Mayday! No, don’t panic. It’s May Day.

For a professor of quantum physics, I’m a man of simple pleasures; a nice hot bath; a bowl of vanilla ice cream; reading books about trans-dimensional interstellar quantum particle theory and its applied uses in time travel and springtime.

So I thought we’d take a little trip back in time to see how our ancestors celebrated the coming of spring and how that eventually became known as ‘May Day’. Buckled up? Well, you know the drill by now. Let’s go.



Here we are in Ancient Rome where they’re celebrating the coming of spring with a whole day of dancing dedicated to the Goddess of Flowers, Flora, who’s always leaving trails of beautiful flowers in her wake (a bit of a pain to clean up after though). Here’s some trivia for you, she was said to have given the goddess Juno an enchanted flower that made her pregnant with Mars! We’d better not stick around for too long though, those Romans might be dancing beautifully over there but once they spot us they’ll be itching to turn us in to flower pots. Oh look, they’ve seen us and they’re dancing their way over here with bloodlust in their eyes! Let’s scarper, forget the seat belts and just hold on tight!

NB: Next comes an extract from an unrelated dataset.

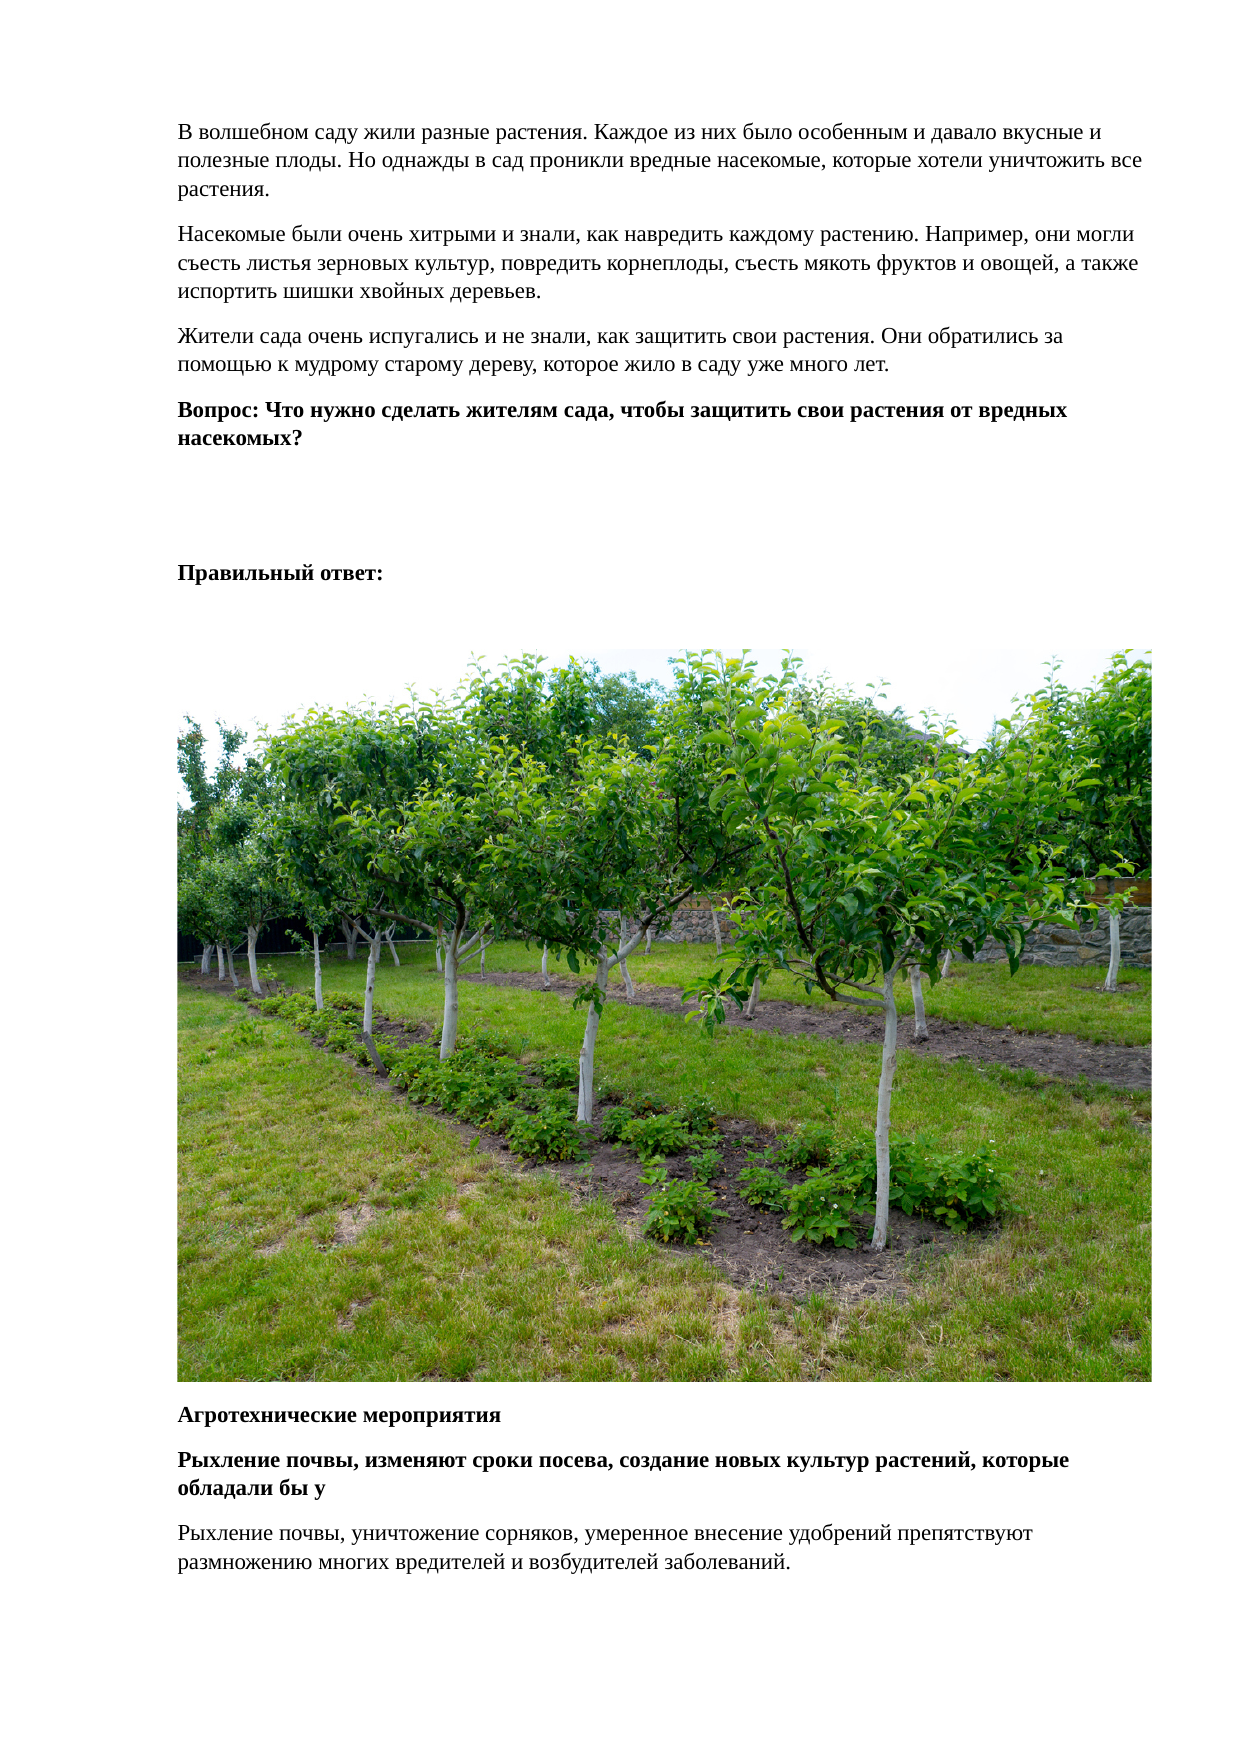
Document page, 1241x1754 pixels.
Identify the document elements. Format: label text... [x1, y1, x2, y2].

Phew, that was a close one. Where are we? Ah yes, this looks like the medieval times. How can I tell? It has a certain smell, you see.

may day

Do you see that tall pole in the village centre? That’s a May Pole. Traditionally made of birch wood, the maypole has lots of little coloured ribbons attached to its top that hang down its length. Children take a ribbon each and dance in complicated patterns until the material is wrapped tightly around the pole and spring is begun. The official May Day was part of a pagan ritual initially and in more puritanical times, the celebration was banned! Some Roman Catholics celebrate the Virgin Mary on May 1st instead. We’d better not stay to watch though; the last time they caught me here they put me in the stocks for three weeks until I told them how to turn copper in to gold. Don’t worry about the economy though, no one remembers. That’s why they’re called the Dark Ages.

Alright I’ve had enough of this smell now. Let’s go.


Hooray! We’re back in modern day London now, Mayfair in fact. Did you know that Mayfair was supposedly named after a raucous May Day festival held in the 1800s? Hmm, that sounds like fun… shall we go and check it out? What? Even professors need to party sometimes. Besides, it’s all in the name of history. Hold on to your drinks!